Acc train0.9833333333333333
Acc test 0.9666666666666667


## 9. Calculate and print the balanced accuracy score for both the training and the testing set.

In [30]:
from sklearn.metrics import balanced_accuracy_score
bal_acc_train = balanced_accuracy_score(y_train2, pred_train2)
bal_acc_test = balanced_accuracy_score(y_test2, pred_test2)
print (f'Acc train {bal_acc_train}')
print (f'Acc test {bal_acc_test}')

Acc train0.9803921568627452
Acc test 0.9791666666666666


## 10. Calculate and print the precision score for both the training and the testing set.

In [40]:
from sklearn.metrics import precision_score
prescore_train = precision_score(y_train2, pred_train2,pos_label='positive',average='macro')
prescore_test = precision_score(y_test2, pred_test2,pos_label='positive',average='macro')
print (f'Precission score train {prescore_train}')
print (f'Precission score test {prescore_test}')


Precission score train 0.9858156028368795
Precission score test 0.9444444444444445


## 11. Calculate and print the recall score for both the training and the testing set.

In [42]:
from sklearn.metrics import recall_score
recallscore_train = recall_score(y_train2,pred_train2,average='macro')
recallscore_test = recall_score(y_test2,pred_test2,average='macro')
print(f"Recall score train {recallscore_train}")
print(f"Recall score test {recallscore_test}")
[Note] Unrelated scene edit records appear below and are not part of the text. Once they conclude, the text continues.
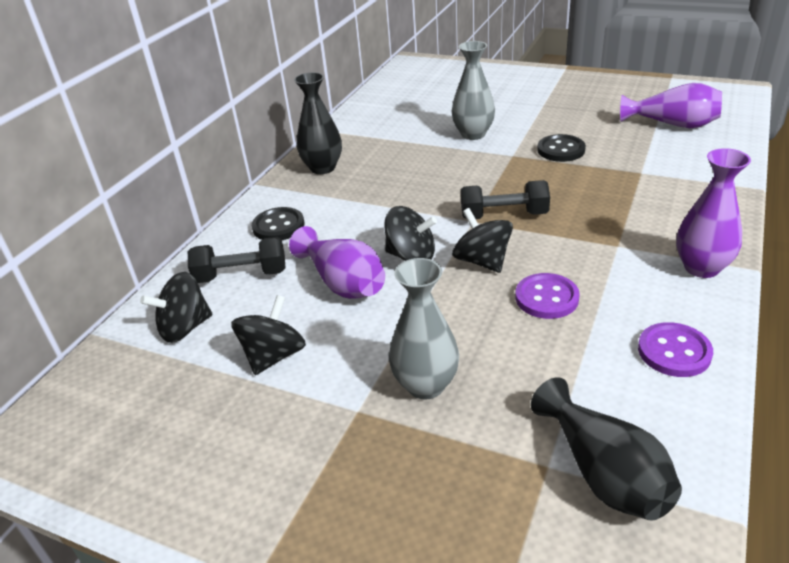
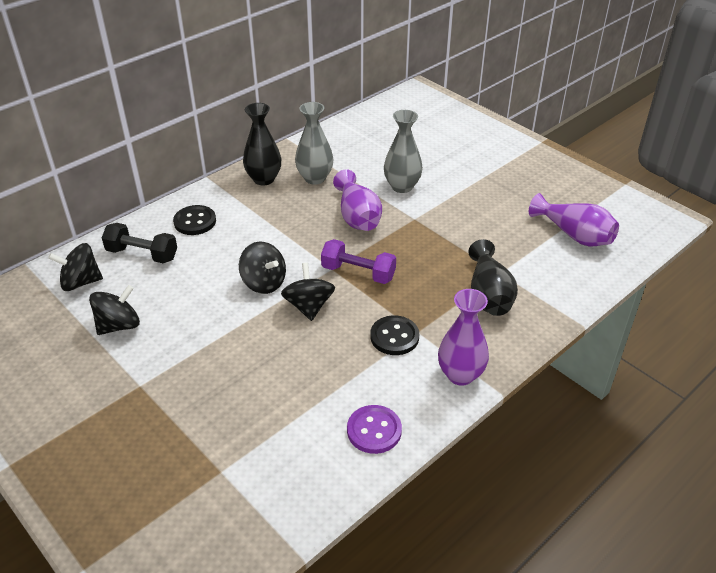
camera: 20 degrees right, 5 degrees up
purple vase [289,226,385,299] -> purple vase moved to [333,169,382,231]
grey vase [389,258,459,400] -> grey vase moved to [295,102,333,185]
black dumbbell [461,180,550,219] -> purple dumbbell [321,239,396,284]
purple button [515,273,580,319] -> none
black vase [531,377,682,521] -> black vase moved to [468,239,518,316]
black button [537,134,586,162] -> black button moved to [370,315,419,355]

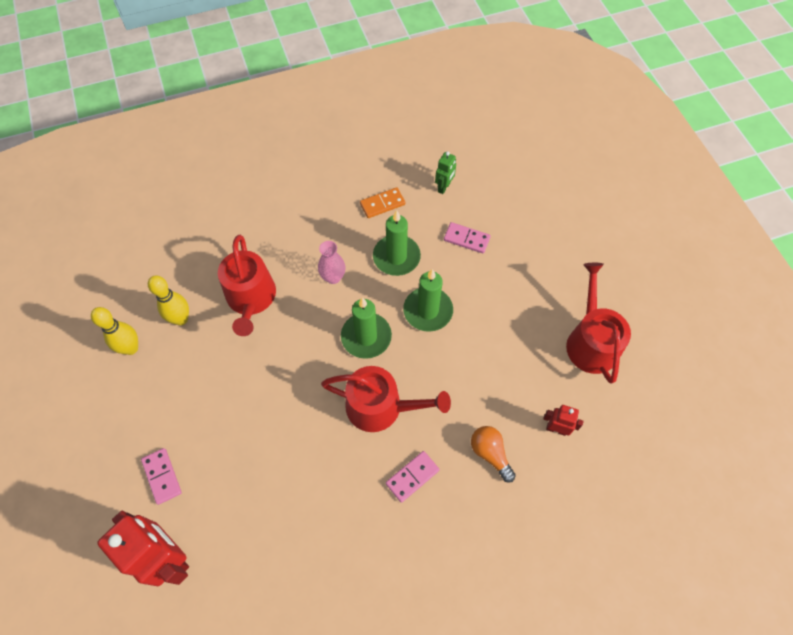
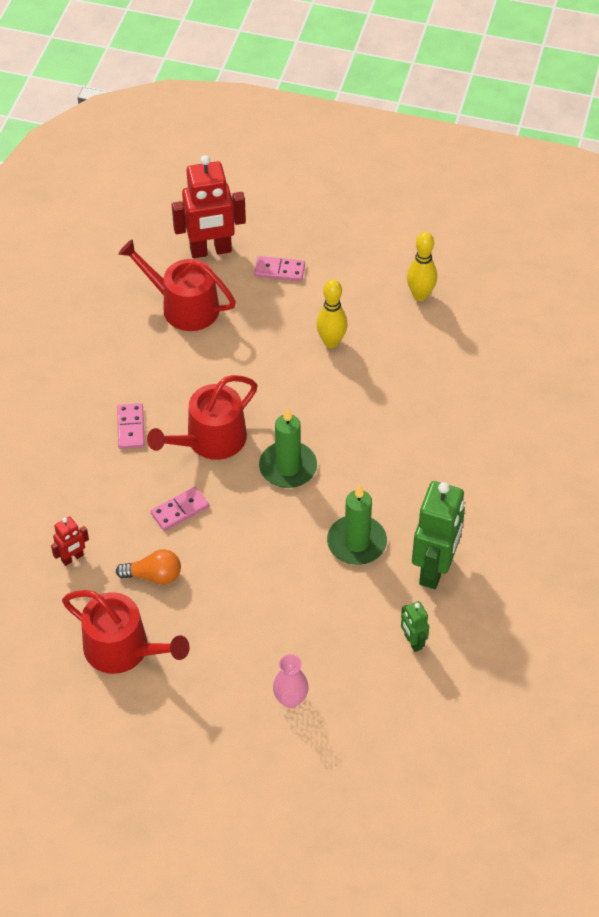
camera: 125 degrees right, 10 degrees down
yellow bowling pin [148,275,189,325] -> yellow bowling pin moved to [316,279,348,348]
red watering can [218,235,276,336] -> red watering can moved to [118,239,236,331]
pink vase [318,241,346,284] -> pink vase moved to [273,654,309,708]
orange domino [360,187,405,218] -> green robot [412,481,465,589]
green candle [403,269,453,332] -> none
pink domino [444,222,491,253] -> pink domino moved to [151,487,209,531]
orange light bulb [471,426,516,483] -> orange light bulb moved to [116,549,181,585]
Recall score train 0.9803921568627452
Recall score test 0.9791666666666666


## 12. Calculate and print the F1 score for both the training and the testing set.

In [43]:
from sklearn.metrics import f1_score
f1_score_train_macro = f1_score(y_train2,pred_train2,average='macro')
f1_score_test_macro = f1_score(y_test2,pred_test2,average='macro')
f1_score_train_micro = f1_score(y_train2,pred_train2,average='micro')
f1_score_test_micro = f1_score(y_test2,pred_test2,average='micro')
f1_score_train_weighted = f1_score(y_train2,pred_train2,average='weighted')
f1_score_test_weighted = f1_score(y_test2,pred_test2,average='weighted')

print(f"F1 score train macro {f1_score_train_macro}")
print(f"F1 score test macro {f1_score_train_macro}")
print(f"F1 score train micro {f1_score_train_micro}")
print(f"F1 score test micro {f1_score_train_micro}")
print(f"F1 score train weighted {f1_score_train_weighted}")
print(f"F1 score test weighted {f1_score_train_weighted}")
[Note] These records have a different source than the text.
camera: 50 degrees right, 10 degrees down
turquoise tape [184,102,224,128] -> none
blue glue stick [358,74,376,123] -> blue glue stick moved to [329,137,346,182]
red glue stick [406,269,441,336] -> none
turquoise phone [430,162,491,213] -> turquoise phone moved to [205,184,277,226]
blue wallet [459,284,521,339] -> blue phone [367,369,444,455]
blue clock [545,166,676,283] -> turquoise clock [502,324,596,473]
F1 score train macro 0.9826526130873957
F1 score test macro 0.9826526130873957
F1 score train micro 0.9833333333333333
F1 score test micro 0.9833333333333333
F1 score train weighted 0.983261967501098
F1 score test weighted 0.983261967501098


## 13. Generate confusion matrices for both the training and the testing set.

In [44]:
from sklearn.metrics import confusion_matrix

In [45]:
confusion_matrix(y_train2,pred_train2)

array([[41,  0,  0],
       [ 0, 32,  2],
       [ 0,  0, 45]])

## Bonus: For each of the data sets in this lab, try training with some of the other models you have learned about, recalculate the evaluation metrics, and compare to determine which models perform best on each data set.